Harvest is in, wine making begins
September 24, 2011
We’ve had quite an unusual growing season this year in London. A cold winter was followed by a very warm and early spring that saw only one frost around 2-3 May on the outer, higher edges of the city. It stayed very dry until June when rain and colder air unfortunately co-incided with flowering. The Madeleine Angevine were anaffected and pollinated well. But on the Regent vines the fruit set was very uneven. Cool and wet summer months followed.
So my five Madeleine Angevine vines did very well this season, giving me a harvest almost twice as big as last year’s, though with a much lowered sugar content (12.5 Brix). I couldn’t leave them on the vine for long because, even though the wasps were nowhere to be seen, rot was already setting into the bunches. So I picked them on 9 September. Then after trampling the grapes in a barrel, throwing in the starter yeast colony and fermenting on the skins for about three days (as opposed to one day last year) I pressed out 23 litres.
The 2010 Mad Ange has turned out fresher and fruitier than I’ve ever made it before, with a distinct Muscat nose. I put that down to the fact that I fermented it on the skins for a day rather than removing the skins before fermenting. This year I want to prolong the extraction even more and enhance the complexity of flavours and counterbalance of sweetness and acidity. Of course, with such a low natural fructose content in this year’s grapes, I’ve had to top up the must with refined cane sugar, but just enough to bring the alcohol level to around 10-11%.
My 14 Regent vines, on the other hand, gave me 43 lbs (20 kilos) of grapes, less than half of last year’s harvest. I can think of two reasons: the fruit set after flowering was uneven and I had allowed these young vines to carry too many fruiting buds in 2010, which exhausted them. One vine, in fact, didn’t give any fruit at all this year.
These black grapes on a hybrid vine are much hardier and more disease resistant than the vinifera white grapes, so they fare well in the cooler and wetter weather. So I was able to leave these grapes longer on the vine to pick up the last rays of summer and get sweeter. When I picked the Regent at nightfall on 21 September they were all clean and whole and cold, and their juice measured 18 Brix. I trampled them right away, leaving the skins and stems with the juice. After 24 hours I removed the stems.
So the skins steeped in a thick and soupy must that looked like cherry jam. There was no evident fermentation. Two and a half days after the initial crushing I threw in the starter yeast colony (a small amount of Pinot Noir and Kubishevsky started two weeks earlier). Within an hour pinpricks of carbon dioxide were piercing the black liquid in the pail.

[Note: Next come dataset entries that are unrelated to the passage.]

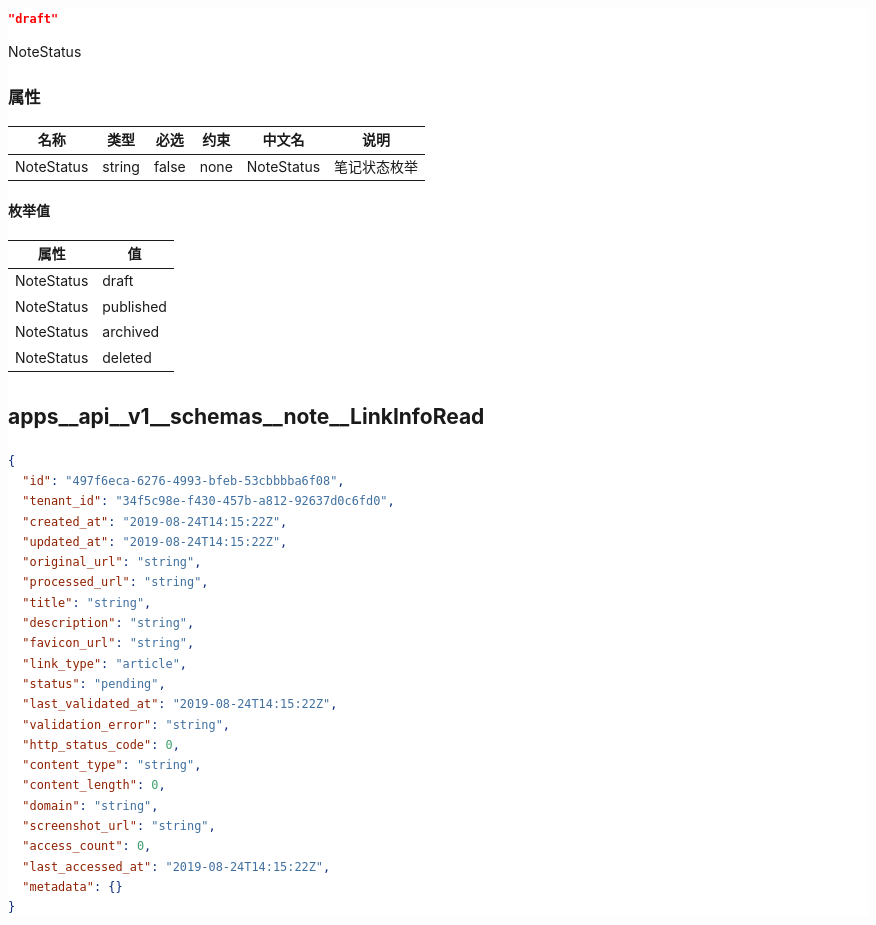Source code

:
 ```json
"draft"

```

NoteStatus

### 属性

|名称|类型|必选|约束|中文名|说明|
|---|---|---|---|---|---|
|NoteStatus|string|false|none|NoteStatus|笔记状态枚举|

#### 枚举值

|属性|值|
|---|---|
|NoteStatus|draft|
|NoteStatus|published|
|NoteStatus|archived|
|NoteStatus|deleted|

<h2 id="tocS_apps__api__v1__schemas__note__LinkInfoRead">apps__api__v1__schemas__note__LinkInfoRead</h2>

<a id="schemaapps__api__v1__schemas__note__linkinforead"></a>
<a id="schema_apps__api__v1__schemas__note__LinkInfoRead"></a>
<a id="tocSapps__api__v1__schemas__note__linkinforead"></a>
<a id="tocsapps__api__v1__schemas__note__linkinforead"></a>

```json
{
  "id": "497f6eca-6276-4993-bfeb-53cbbbba6f08",
  "tenant_id": "34f5c98e-f430-457b-a812-92637d0c6fd0",
  "created_at": "2019-08-24T14:15:22Z",
  "updated_at": "2019-08-24T14:15:22Z",
  "original_url": "string",
  "processed_url": "string",
  "title": "string",
  "description": "string",
  "favicon_url": "string",
  "link_type": "article",
  "status": "pending",
  "last_validated_at": "2019-08-24T14:15:22Z",
  "validation_error": "string",
  "http_status_code": 0,
  "content_type": "string",
  "content_length": 0,
  "domain": "string",
  "screenshot_url": "string",
  "access_count": 0,
  "last_accessed_at": "2019-08-24T14:15:22Z",
  "metadata": {}
}

```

As with the Mad Ange I want to increase extraction of flavours by macerating the skins and holding them and the stems longer in the must. The 2010 Regent wine seems to lack complexity of flavours or length of finish in the mouth – not much “structure” as the wine critics say. Sure, its palatable and with a faint effervescence, and its from very young vines. But its taste and aroma seem “short”, something like a Beaujolais nouveau, and that may have as much to do with my method of fermentation as it does with the vines’ youth. I want a fuller bodied wine from these grapes, so I’m going to experiment.